Problem statement | Output each line of the data word for word, from the first through the line that holds "professionellen Unterstützung zu", and leave off whatever follows.

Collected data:
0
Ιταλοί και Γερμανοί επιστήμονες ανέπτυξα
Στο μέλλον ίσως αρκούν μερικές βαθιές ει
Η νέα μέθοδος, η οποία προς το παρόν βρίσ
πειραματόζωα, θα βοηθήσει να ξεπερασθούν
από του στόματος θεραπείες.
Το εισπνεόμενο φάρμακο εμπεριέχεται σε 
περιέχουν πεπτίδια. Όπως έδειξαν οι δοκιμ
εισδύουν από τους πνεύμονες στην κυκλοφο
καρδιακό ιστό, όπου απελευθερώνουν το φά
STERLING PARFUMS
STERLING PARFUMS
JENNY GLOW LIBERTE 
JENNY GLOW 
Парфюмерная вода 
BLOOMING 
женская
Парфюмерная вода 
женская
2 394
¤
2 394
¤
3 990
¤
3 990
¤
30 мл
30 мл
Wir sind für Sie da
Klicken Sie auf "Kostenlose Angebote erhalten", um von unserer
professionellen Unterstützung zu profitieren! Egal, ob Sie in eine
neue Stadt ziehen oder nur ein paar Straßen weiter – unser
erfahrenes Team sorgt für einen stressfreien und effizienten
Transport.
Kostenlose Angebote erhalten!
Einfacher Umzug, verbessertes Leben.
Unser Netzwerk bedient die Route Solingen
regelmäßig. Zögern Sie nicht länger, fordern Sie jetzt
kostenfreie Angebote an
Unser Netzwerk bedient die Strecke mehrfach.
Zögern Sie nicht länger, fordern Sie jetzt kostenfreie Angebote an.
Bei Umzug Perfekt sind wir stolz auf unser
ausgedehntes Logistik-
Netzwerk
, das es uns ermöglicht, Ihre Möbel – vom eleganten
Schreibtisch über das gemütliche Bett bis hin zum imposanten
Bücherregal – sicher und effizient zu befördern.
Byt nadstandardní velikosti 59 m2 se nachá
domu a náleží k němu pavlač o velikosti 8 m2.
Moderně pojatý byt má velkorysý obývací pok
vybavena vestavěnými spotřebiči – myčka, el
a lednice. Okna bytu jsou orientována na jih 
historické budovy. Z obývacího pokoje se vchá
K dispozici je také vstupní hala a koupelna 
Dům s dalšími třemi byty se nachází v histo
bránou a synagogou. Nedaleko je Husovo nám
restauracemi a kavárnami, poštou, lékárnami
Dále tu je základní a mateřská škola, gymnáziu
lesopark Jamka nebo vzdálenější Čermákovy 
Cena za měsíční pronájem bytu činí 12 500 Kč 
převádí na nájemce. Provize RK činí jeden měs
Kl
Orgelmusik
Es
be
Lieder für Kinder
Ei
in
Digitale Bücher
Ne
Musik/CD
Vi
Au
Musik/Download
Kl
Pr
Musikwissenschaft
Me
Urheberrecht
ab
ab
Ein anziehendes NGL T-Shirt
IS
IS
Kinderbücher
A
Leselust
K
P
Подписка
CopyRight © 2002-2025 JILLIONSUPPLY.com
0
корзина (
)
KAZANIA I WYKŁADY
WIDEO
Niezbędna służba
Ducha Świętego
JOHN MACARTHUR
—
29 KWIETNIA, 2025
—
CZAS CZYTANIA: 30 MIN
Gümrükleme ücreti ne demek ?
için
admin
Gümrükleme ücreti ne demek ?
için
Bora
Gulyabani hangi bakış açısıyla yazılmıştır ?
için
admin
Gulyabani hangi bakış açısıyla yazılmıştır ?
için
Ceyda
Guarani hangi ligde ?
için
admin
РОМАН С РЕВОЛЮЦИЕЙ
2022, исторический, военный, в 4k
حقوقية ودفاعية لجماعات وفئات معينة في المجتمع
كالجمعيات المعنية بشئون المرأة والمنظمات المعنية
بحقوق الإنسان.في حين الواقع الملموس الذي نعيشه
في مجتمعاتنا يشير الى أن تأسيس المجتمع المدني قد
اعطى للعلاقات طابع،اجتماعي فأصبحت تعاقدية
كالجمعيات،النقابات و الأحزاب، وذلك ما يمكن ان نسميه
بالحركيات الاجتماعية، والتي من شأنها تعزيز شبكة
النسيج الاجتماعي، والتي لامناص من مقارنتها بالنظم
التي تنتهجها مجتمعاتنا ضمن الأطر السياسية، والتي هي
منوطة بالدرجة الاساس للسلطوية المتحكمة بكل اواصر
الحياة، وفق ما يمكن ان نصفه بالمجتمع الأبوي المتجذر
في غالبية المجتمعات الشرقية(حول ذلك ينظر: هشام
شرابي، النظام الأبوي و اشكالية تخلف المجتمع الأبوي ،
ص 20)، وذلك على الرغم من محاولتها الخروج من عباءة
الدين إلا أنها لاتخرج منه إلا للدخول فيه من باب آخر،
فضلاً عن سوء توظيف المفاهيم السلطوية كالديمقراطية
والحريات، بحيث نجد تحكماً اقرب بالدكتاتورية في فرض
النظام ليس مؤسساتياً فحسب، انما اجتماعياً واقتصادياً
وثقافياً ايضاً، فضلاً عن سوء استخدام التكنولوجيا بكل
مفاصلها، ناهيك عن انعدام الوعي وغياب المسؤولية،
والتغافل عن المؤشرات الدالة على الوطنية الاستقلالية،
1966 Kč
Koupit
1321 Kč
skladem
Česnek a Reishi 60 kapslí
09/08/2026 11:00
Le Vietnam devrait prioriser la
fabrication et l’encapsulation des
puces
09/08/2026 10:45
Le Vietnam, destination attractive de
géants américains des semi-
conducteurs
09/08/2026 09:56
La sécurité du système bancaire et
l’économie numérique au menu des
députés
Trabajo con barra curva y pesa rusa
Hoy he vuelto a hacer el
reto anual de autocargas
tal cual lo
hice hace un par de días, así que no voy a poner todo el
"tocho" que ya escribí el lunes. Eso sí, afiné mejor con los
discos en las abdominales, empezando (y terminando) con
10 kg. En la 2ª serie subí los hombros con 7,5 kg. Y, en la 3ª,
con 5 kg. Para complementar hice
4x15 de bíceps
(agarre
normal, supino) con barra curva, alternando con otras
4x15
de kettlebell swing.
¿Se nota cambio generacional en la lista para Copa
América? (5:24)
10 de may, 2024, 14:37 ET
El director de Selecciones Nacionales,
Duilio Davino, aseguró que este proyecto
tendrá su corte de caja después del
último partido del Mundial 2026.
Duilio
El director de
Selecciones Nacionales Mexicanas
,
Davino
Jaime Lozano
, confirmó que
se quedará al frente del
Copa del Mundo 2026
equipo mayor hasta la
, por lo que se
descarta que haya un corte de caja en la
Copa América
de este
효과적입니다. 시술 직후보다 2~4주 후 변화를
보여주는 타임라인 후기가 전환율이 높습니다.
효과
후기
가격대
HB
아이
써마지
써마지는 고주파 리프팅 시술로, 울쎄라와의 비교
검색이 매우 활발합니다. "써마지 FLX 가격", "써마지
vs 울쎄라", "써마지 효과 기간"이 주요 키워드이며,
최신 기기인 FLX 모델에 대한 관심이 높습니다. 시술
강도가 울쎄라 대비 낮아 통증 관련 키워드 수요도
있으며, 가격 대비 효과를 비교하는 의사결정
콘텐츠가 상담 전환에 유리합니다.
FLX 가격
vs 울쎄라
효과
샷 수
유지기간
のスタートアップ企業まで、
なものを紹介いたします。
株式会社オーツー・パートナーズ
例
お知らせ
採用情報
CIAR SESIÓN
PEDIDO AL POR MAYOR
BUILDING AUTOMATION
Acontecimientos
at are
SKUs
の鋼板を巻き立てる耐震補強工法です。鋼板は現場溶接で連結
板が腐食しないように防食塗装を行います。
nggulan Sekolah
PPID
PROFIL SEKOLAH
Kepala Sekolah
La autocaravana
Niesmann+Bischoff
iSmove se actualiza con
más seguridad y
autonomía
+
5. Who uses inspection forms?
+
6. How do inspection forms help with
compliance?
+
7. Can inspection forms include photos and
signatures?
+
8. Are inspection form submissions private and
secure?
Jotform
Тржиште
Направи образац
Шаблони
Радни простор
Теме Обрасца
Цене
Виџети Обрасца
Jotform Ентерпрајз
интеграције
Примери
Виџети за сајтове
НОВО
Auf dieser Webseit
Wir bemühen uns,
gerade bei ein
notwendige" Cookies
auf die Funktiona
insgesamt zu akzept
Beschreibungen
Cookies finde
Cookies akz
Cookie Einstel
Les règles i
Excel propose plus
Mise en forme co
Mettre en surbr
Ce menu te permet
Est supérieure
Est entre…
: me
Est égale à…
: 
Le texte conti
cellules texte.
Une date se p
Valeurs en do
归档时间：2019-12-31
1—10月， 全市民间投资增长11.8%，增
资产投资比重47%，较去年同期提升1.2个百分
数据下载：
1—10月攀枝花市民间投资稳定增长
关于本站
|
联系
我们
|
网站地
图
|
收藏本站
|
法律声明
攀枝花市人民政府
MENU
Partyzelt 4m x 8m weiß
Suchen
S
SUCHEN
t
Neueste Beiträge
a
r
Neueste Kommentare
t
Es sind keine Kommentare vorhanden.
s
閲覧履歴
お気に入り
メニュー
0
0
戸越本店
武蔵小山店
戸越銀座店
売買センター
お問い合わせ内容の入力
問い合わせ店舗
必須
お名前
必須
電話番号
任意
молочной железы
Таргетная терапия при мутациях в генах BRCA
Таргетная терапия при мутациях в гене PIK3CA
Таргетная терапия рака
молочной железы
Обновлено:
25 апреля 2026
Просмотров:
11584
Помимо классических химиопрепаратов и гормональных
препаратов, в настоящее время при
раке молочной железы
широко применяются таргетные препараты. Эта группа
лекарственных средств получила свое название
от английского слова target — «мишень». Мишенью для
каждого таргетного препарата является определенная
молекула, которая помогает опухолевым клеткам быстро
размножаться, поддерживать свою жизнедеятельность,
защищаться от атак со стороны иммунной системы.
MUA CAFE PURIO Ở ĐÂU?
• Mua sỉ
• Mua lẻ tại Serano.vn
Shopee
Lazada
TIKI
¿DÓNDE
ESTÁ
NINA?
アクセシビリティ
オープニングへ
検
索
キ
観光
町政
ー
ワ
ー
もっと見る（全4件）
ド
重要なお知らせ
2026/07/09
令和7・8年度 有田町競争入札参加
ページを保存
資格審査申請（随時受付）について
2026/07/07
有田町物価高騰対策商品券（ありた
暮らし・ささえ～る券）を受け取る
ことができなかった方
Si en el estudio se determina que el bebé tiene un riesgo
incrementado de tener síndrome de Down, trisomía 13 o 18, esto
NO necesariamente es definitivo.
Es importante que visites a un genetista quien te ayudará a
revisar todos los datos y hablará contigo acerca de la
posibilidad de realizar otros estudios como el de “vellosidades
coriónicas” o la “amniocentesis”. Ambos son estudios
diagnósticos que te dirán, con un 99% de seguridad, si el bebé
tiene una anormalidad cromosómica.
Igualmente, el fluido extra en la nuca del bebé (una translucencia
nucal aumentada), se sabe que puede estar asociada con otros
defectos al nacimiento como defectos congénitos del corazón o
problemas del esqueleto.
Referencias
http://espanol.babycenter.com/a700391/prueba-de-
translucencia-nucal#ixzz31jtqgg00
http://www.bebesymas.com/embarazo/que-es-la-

Worked solution |
0
Ιταλοί και Γερμανοί επιστήμονες ανέπτυξα
Στο μέλλον ίσως αρκούν μερικές βαθιές ει
Η νέα μέθοδος, η οποία προς το παρόν βρίσ
πειραματόζωα, θα βοηθήσει να ξεπερασθούν
από του στόματος θεραπείες.
Το εισπνεόμενο φάρμακο εμπεριέχεται σε 
περιέχουν πεπτίδια. Όπως έδειξαν οι δοκιμ
εισδύουν από τους πνεύμονες στην κυκλοφο
καρδιακό ιστό, όπου απελευθερώνουν το φά
STERLING PARFUMS
STERLING PARFUMS
JENNY GLOW LIBERTE 
JENNY GLOW 
Парфюмерная вода 
BLOOMING 
женская
Парфюмерная вода 
женская
2 394
¤
2 394
¤
3 990
¤
3 990
¤
30 мл
30 мл
Wir sind für Sie da
Klicken Sie auf "Kostenlose Angebote erhalten", um von unserer
professionellen Unterstützung zu profitieren! Egal, ob Sie in eine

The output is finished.